Recently, state water quality control boards asked counties to submit for approval and receive permits to discharge the same waters they have been discharging for years. These permits were called NPDES permits. It stands for National Pollution Abatement System. Most districts have assigned an existing department to work on this permit. More likely than not, it’s the county’s flood protection department. Unfortunately, this part of the county deals with land development permits, bridges, infrastructure, etc. Until now, very little was known about pollution. Some counties transferred this responsibility to the Department of Environmental Health Services, which then worked with the Department of Flood Control to oversee storm drainage. The state grants NPDES permits for local county town discharges. Each city in each county is supposed to adopt ordinances and develop a local runoff/pollution control plan through municipal codes. The district remains accountable to the state and the state remains accountable to the federal government. NPDES requirements are a descendant of the EPA, the Environmental Protection Agency, although they are enforced, permitted, and regulated locally by cities, counties, and states.

The actual law used to enforce these laws is found in California Water Code 13.260 – 13.265. At one point it actually reads:

“No person or persons shall discharge water into any waterway without a permit or authorization from the State Regional Water Quality Control Board.”

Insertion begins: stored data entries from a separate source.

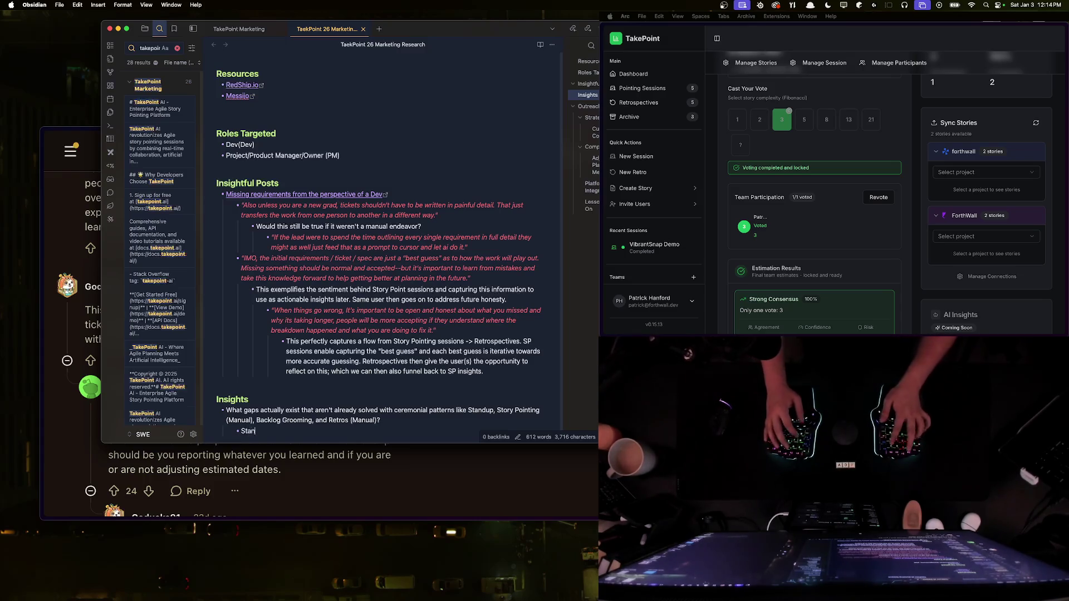
key("Return")
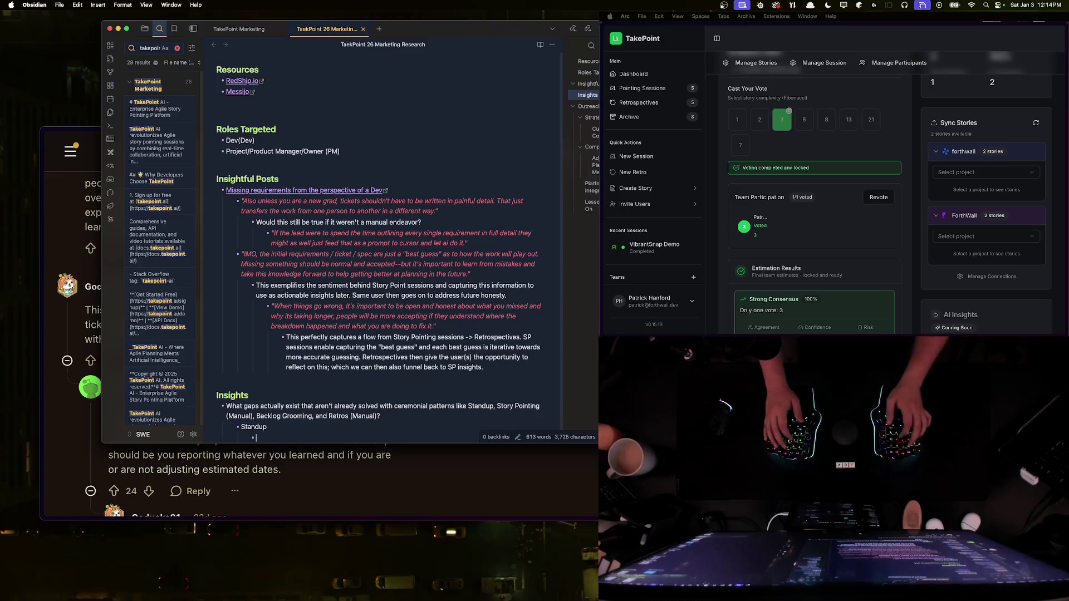
type("ndup does a")
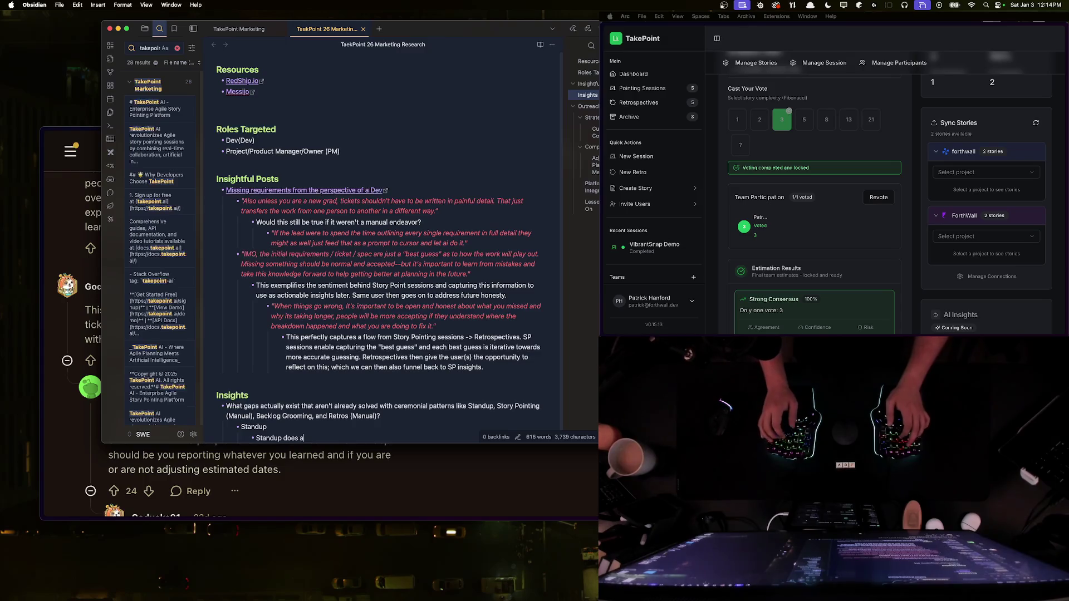
type("pen the dialo")
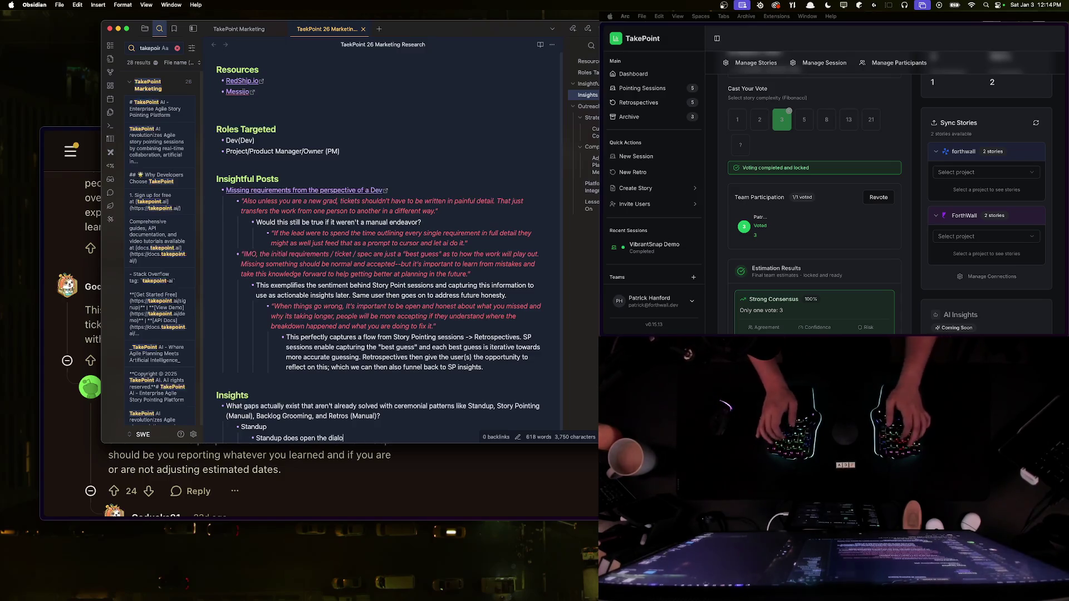
type("gue, but often devs")
scroll(402, 351, "down", 3)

That sounds pretty absolute, doesn’t it. It is illegal to take a glass of water from the sink, walk up to the storm drain and pour the water down the drain. Of course, this in itself would not harm the environment, but regional water quality control boards, given absolute power, can consider everything on a case-by-case basis. So be serious about the water after washing those cars.

WASTEWATER DRAINAGE

City, county and state governments know that car washes have always been a popular fundraiser for sports teams, Boy Scouts, schools and other non-profit groups. Due to the low cost of capital investment, car wash fundraising can generate significant amounts of profit. For the past ten years, government agencies, especially in California, have worked with industry to find solutions to clean our water. Today, America’s waterways are significantly cleaner than they were in the past, even though many regions are more populated. It works great. Now we go one step further. No pollution from any source, including mobile dog groomers. Only in the last few years have government agencies decided that the adverse environmental impact is too great to allow car washes to fundraise. Along with heavy lobbying by the owners of permanent car washes, some cities and counties have actually banned these fundraisers unless certain procedures are followed to ensure that no wash wastewater enters storm drains, ditches or waterways.

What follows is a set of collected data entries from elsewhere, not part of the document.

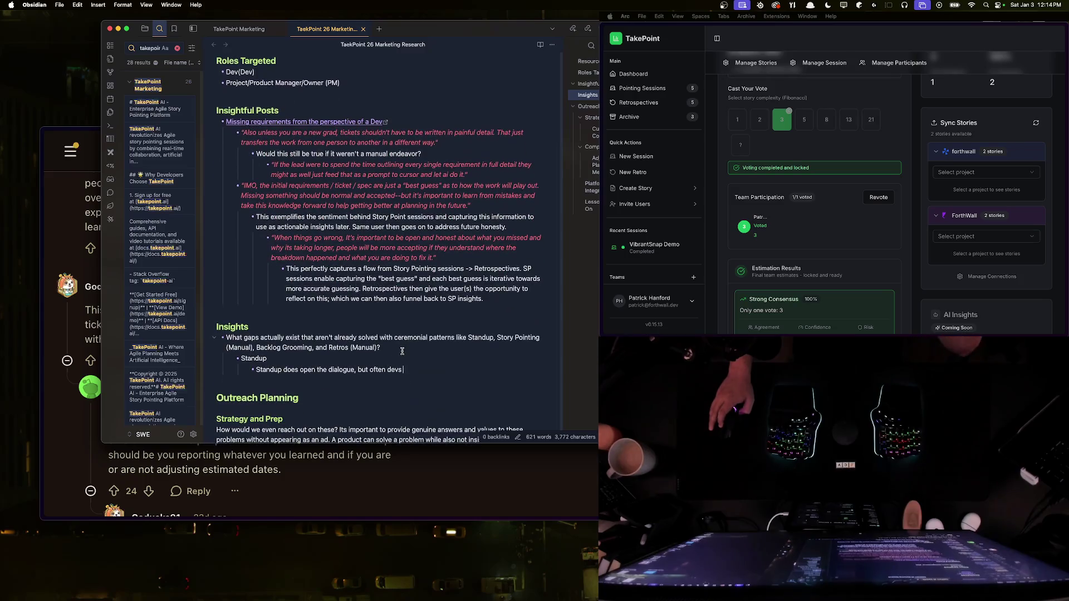
type("m")
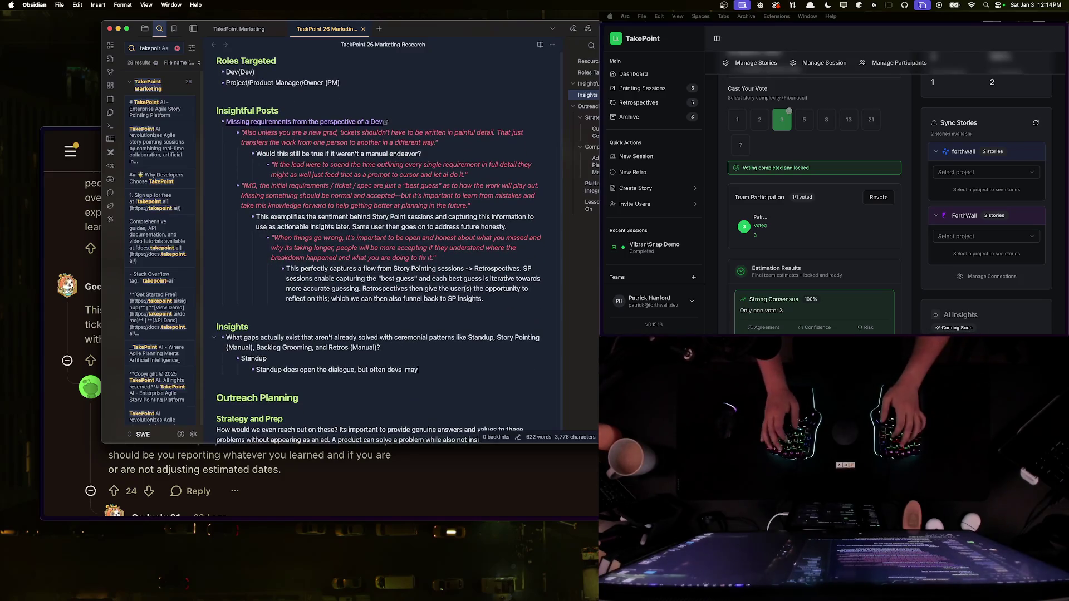
type("ay be **c")
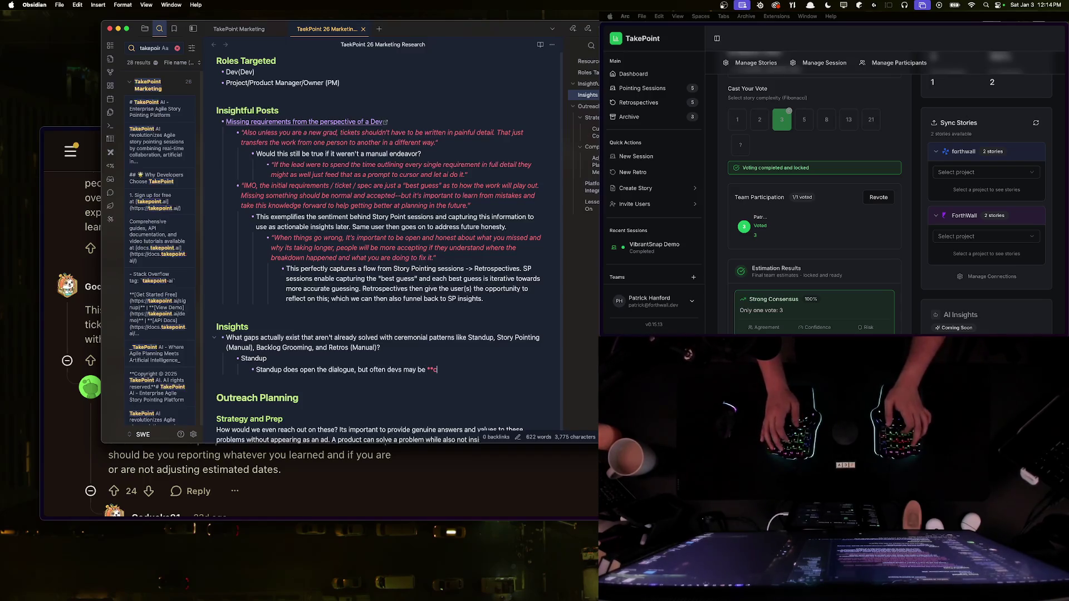
key("BackSpace")
key("BackSpace")
key("BackSpace")
type("rtain")
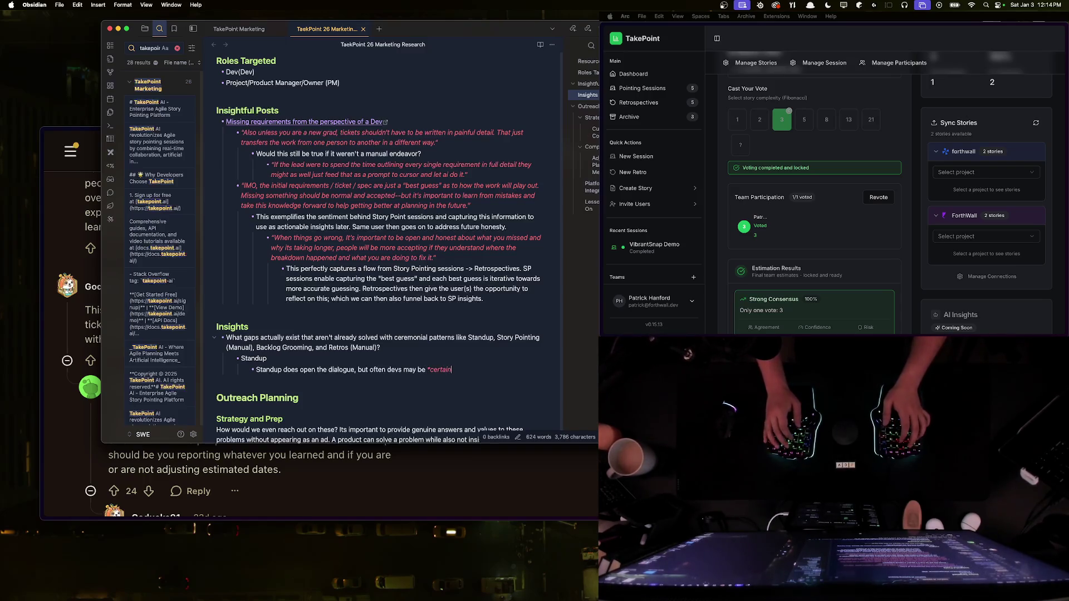
type(" of someth")
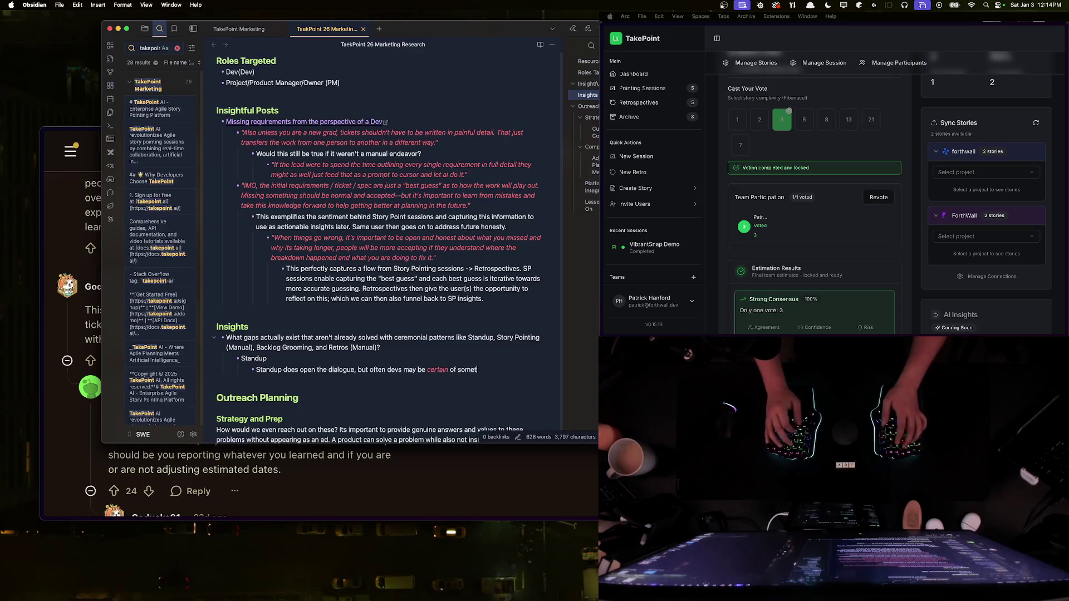
type("ing that is i")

Their rationale is this: dirty water containing soaps and detergents, exhaust fumes, gasoline and motor oils washes off cars and flows into nearby storm drains. Unlike the water we use in our homes and businesses, which goes down the drain and is treated at sewage treatment plants, water that goes into storm drains flows directly into rivers, bays, oceans and lakes without any treatment. Obviously, fundraising for the car wash alone will have little, if any, adverse impact on the environment. But government agencies know that collective fundraising for car washes contributes to significant pollution.

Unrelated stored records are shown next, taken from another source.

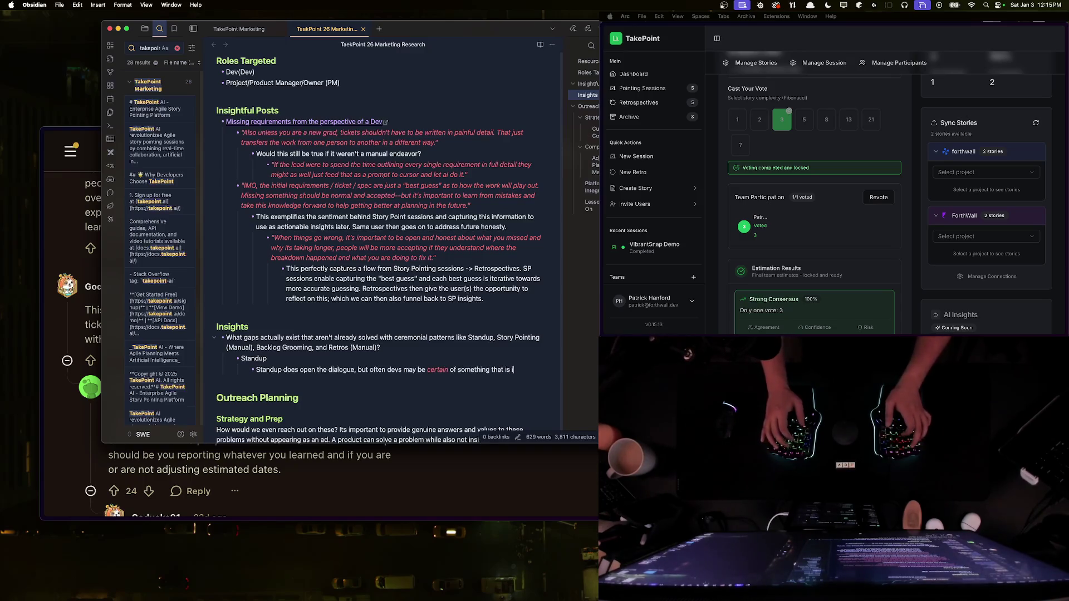
type("ncorrect, which doesn't")
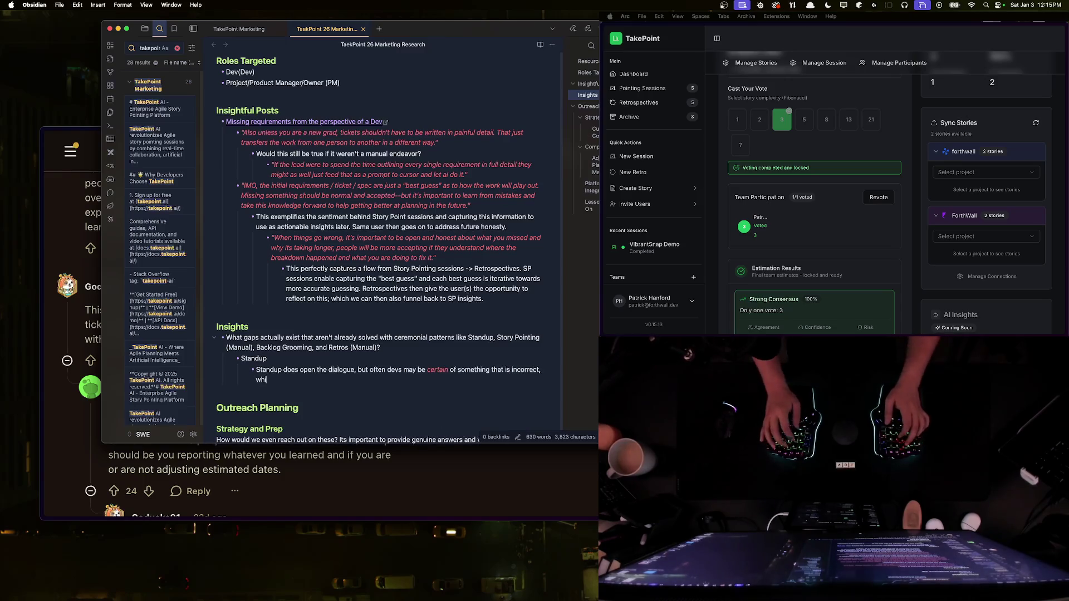
type(" prom")
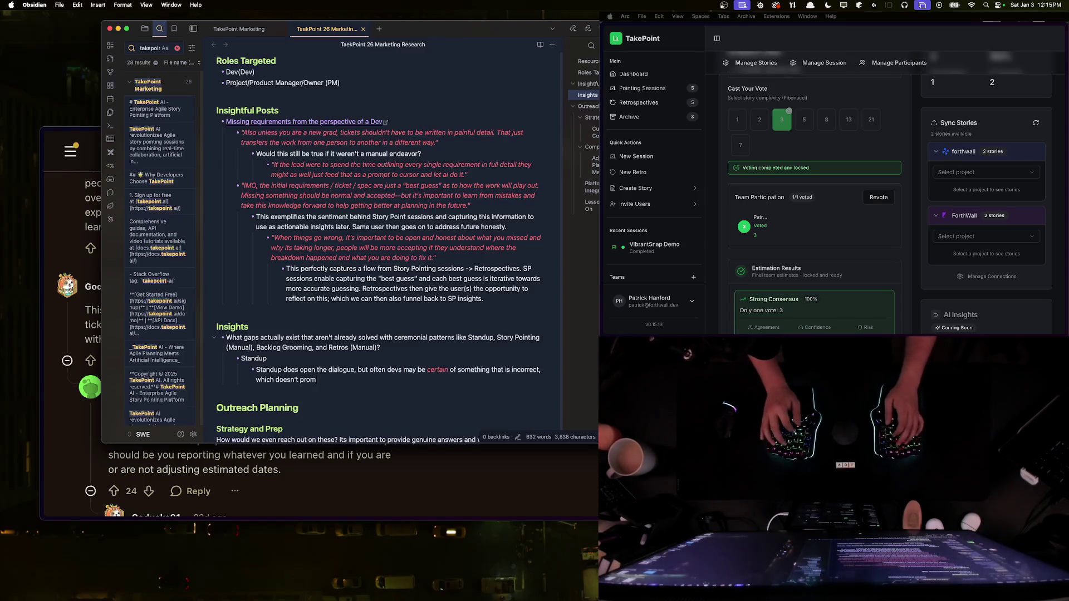
type("pt them to ask ques")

They also realize that biodegradable soaps do not reduce the impact. This is because biodegradable just means that the soap will break down over time. Also plutonium, just takes longer. Soaps and car washes are still toxic to aquatic organisms even if they are biodegradable. Think about it a little. If you really want the city to let you fundraise for a car wash, you’re going to have to figure out how to keep dirty soapy water out of the storm drain.